(Work task)
Switch "Établissement Public" to "Établissement Privé" wherever it occurs in the items below, and write out all their lines again with nothing else changed.
###
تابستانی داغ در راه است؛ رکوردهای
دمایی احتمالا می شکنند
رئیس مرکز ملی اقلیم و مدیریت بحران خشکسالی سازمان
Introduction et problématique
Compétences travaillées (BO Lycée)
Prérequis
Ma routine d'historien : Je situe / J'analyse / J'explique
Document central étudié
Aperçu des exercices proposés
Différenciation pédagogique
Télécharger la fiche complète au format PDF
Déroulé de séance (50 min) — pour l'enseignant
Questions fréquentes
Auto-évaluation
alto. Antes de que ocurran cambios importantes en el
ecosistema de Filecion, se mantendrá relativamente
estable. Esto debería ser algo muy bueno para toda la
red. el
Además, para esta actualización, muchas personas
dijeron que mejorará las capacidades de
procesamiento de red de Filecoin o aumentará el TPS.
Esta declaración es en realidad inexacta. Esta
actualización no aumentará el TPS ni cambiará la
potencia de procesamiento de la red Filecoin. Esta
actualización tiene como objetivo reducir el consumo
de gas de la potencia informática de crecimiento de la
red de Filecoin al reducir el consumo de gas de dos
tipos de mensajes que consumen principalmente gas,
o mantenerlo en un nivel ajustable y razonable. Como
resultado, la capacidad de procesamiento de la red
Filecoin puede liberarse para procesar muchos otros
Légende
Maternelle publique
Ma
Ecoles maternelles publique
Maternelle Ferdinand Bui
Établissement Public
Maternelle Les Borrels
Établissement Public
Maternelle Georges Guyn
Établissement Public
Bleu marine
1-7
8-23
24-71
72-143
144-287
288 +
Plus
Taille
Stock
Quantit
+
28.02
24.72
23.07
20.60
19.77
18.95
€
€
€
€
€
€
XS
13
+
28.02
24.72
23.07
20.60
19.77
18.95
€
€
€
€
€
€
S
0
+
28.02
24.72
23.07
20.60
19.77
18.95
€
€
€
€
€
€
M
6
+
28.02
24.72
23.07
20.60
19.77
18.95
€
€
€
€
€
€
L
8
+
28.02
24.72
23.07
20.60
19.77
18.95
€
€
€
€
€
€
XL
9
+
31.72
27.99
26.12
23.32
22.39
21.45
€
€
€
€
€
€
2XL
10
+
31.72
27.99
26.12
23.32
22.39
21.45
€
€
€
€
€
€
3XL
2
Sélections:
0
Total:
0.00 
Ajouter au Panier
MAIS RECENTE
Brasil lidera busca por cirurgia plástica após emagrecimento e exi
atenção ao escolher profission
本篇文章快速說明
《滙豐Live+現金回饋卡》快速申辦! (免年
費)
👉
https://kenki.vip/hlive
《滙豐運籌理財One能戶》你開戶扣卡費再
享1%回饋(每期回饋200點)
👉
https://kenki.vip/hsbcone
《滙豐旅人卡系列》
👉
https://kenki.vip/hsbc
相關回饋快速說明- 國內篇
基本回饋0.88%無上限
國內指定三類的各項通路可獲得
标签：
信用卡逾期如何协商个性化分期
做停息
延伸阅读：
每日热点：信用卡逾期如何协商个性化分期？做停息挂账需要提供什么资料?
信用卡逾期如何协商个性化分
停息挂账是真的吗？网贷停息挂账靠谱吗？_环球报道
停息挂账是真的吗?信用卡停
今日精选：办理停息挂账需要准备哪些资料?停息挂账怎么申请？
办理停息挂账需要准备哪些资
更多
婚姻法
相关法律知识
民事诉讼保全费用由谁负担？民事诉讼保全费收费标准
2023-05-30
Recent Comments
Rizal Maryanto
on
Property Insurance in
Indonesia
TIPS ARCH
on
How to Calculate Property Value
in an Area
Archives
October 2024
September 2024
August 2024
###
(Solution for this exercise)
تابستانی داغ در راه است؛ رکوردهای
دمایی احتمالا می شکنند
رئیس مرکز ملی اقلیم و مدیریت بحران خشکسالی سازمان
Introduction et problématique
Compétences travaillées (BO Lycée)
Prérequis
Ma routine d'historien : Je situe / J'analyse / J'explique
Document central étudié
Aperçu des exercices proposés
Différenciation pédagogique
Télécharger la fiche complète au format PDF
Déroulé de séance (50 min) — pour l'enseignant
Questions fréquentes
Auto-évaluation
alto. Antes de que ocurran cambios importantes en el
ecosistema de Filecion, se mantendrá relativamente
estable. Esto debería ser algo muy bueno para toda la
red. el
Además, para esta actualización, muchas personas
dijeron que mejorará las capacidades de
procesamiento de red de Filecoin o aumentará el TPS.
Esta declaración es en realidad inexacta. Esta
actualización no aumentará el TPS ni cambiará la
potencia de procesamiento de la red Filecoin. Esta
actualización tiene como objetivo reducir el consumo
de gas de la potencia informática de crecimiento de la
red de Filecoin al reducir el consumo de gas de dos
tipos de mensajes que consumen principalmente gas,
o mantenerlo en un nivel ajustable y razonable. Como
resultado, la capacidad de procesamiento de la red
Filecoin puede liberarse para procesar muchos otros
Légende
Maternelle publique
Ma
Ecoles maternelles publique
Maternelle Ferdinand Bui
Établissement Privé
Maternelle Les Borrels
Établissement Privé
Maternelle Georges Guyn
Établissement Privé
Bleu marine
1-7
8-23
24-71
72-143
144-287
288 +
Plus
Taille
Stock
Quantit
+
28.02
24.72
23.07
20.60
19.77
18.95
€
€
€
€
€
€
XS
13
+
28.02
24.72
23.07
20.60
19.77
18.95
€
€
€
€
€
€
S
0
+
28.02
24.72
23.07
20.60
19.77
18.95
€
€
€
€
€
€
M
6
+
28.02
24.72
23.07
20.60
19.77
18.95
€
€
€
€
€
€
L
8
+
28.02
24.72
23.07
20.60
19.77
18.95
€
€
€
€
€
€
XL
9
+
31.72
27.99
26.12
23.32
22.39
21.45
€
€
€
€
€
€
2XL
10
+
31.72
27.99
26.12
23.32
22.39
21.45
€
€
€
€
€
€
3XL
2
Sélections:
0
Total:
0.00 
Ajouter au Panier
MAIS RECENTE
Brasil lidera busca por cirurgia plástica após emagrecimento e exi
atenção ao escolher profission
本篇文章快速說明
《滙豐Live+現金回饋卡》快速申辦! (免年
費)
👉
https://kenki.vip/hlive
《滙豐運籌理財One能戶》你開戶扣卡費再
享1%回饋(每期回饋200點)
👉
https://kenki.vip/hsbcone
《滙豐旅人卡系列》
👉
https://kenki.vip/hsbc
相關回饋快速說明- 國內篇
基本回饋0.88%無上限
國內指定三類的各項通路可獲得
标签：
信用卡逾期如何协商个性化分期
做停息
延伸阅读：
每日热点：信用卡逾期如何协商个性化分期？做停息挂账需要提供什么资料?
信用卡逾期如何协商个性化分
停息挂账是真的吗？网贷停息挂账靠谱吗？_环球报道
停息挂账是真的吗?信用卡停
今日精选：办理停息挂账需要准备哪些资料?停息挂账怎么申请？
办理停息挂账需要准备哪些资
更多
婚姻法
相关法律知识
民事诉讼保全费用由谁负担？民事诉讼保全费收费标准
2023-05-30
Recent Comments
Rizal Maryanto
on
Property Insurance in
Indonesia
TIPS ARCH
on
How to Calculate Property Value
in an Area
Archives
October 2024
September 2024
August 2024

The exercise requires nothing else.